Crowds of people connected to Flathead Valley Community College throughout its 50 years met at the college Friday night to listen to stories about its earliest moments and leaders.

As space in the Arts and Technology Building’s large meeting room ran out at the Founders’ Day event, audience members stood in doorways.

“Without this community creating this amazing college, think about what Northwest Montana and the Flathead Valley would be like if the college hadn’t been here for the last 50 years,” FVCC President Jane Karas said.

She then looked toward a man sitting in the crowd, Bill McClaren, who had been one of FVCC’s founders.

“Bill along with four other remarkable individuals dreamed of a college in the Flathead for many years,” she said.

She said that dream came together on April 1, 1967, when Flathead County residents approved the creation of Flathead Valley Community College.

Karas presented McClaren with the Montana Mentor Award for his role in bringing higher education to the valley.

Representatives from Republican Sen. Steve Daines and Democrat Sen. Jon Tester read aloud letters the men submitted into the Congressional Record honoring the college’s 50 years.

Larry Blake Jr. gave the crowd a bullet-point list of facts from his father’s life: He was FVCC’s first president; he was a civil engineer; he moved to Seattle and worked for Boeing; he had four kids; when the family needed more money, he started driving a cab. Blake said it was around that time his father began teaching at Highline Community College where he rose through the ranks. Later he became dean at Seattle Community College.

It was from there that Larry Blake was hired to be the college’s first president eight days after the voters established FVCC.

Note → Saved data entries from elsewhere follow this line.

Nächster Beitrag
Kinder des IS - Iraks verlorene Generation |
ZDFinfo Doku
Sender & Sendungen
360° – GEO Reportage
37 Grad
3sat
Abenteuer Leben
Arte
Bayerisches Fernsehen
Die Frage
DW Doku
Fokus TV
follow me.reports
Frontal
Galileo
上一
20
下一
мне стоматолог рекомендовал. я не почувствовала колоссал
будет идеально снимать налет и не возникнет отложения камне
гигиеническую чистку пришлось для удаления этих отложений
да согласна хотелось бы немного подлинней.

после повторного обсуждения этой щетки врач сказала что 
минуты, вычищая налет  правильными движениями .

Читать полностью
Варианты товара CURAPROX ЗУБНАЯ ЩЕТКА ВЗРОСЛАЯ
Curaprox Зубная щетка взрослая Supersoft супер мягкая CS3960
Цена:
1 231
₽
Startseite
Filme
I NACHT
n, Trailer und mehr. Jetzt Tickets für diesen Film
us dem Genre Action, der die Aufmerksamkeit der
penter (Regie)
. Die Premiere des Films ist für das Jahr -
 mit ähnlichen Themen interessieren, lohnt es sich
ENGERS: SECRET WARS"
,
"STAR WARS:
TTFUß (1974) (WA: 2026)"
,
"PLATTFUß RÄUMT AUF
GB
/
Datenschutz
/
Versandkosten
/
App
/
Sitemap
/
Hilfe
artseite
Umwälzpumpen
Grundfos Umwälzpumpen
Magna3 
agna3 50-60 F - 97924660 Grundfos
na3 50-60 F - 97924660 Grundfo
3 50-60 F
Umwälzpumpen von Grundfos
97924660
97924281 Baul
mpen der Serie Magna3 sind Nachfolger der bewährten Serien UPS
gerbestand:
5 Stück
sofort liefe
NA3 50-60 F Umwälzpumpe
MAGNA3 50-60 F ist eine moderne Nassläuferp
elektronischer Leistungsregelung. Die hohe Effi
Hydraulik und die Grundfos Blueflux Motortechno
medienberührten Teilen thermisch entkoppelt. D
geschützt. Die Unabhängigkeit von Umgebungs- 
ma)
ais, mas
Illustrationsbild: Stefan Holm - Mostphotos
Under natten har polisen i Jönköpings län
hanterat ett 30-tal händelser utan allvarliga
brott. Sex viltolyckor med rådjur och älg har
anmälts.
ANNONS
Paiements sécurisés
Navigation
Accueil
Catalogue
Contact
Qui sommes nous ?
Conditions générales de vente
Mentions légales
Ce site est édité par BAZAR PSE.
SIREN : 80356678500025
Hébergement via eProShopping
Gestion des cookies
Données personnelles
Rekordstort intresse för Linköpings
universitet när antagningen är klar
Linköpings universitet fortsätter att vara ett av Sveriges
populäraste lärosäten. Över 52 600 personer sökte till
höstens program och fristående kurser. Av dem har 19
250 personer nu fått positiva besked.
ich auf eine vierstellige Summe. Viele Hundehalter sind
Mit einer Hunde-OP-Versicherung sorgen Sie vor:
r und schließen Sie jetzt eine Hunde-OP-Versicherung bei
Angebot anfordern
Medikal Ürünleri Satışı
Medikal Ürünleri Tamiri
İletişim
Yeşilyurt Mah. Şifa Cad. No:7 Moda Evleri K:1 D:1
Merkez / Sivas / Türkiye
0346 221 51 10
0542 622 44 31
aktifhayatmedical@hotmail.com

He remained at the college until 1974, leading the effort to find space, funding and students. He then continued his career in higher education, including years spent at institutions in Canada, North Carolina and Oregon.

“What you don’t know about my dad is even more important and more impressive than his public life,” he said. “He is a child of the valley.”

Blake described his grandparents meeting in Glacier National Park — his grandpa worked as a gear-jammer, and his grandma worked in one of the shops.

His father went to high school in the valley, where he met his lifelong love.

Blake said his father was the first child in his family to go to college. He said before his father left home, he got three things from his mother, “a hug, a kiss and a sweater.”

Blake said that his father, as someone who had worked hard to put himself through college, understood how important it was to support other people’s efforts in securing higher education.

“When he had the opportunity to return to the Flathead Valley, he jumped at the opportunity,” Blake said. “He wanted to come home.”

Before the event ended, Karas asked audience members who had been in the college’s first days to stand up. She then asked former and current FVCC students or faculty to stand.

The list continued until virtually everyone in the room was on their feet.

Karas said as the college continues to grow and adapt each year, it will keep the community’s needs as its priority.

“I only hope we can do it in the way that they [the founders] set forth,” she said.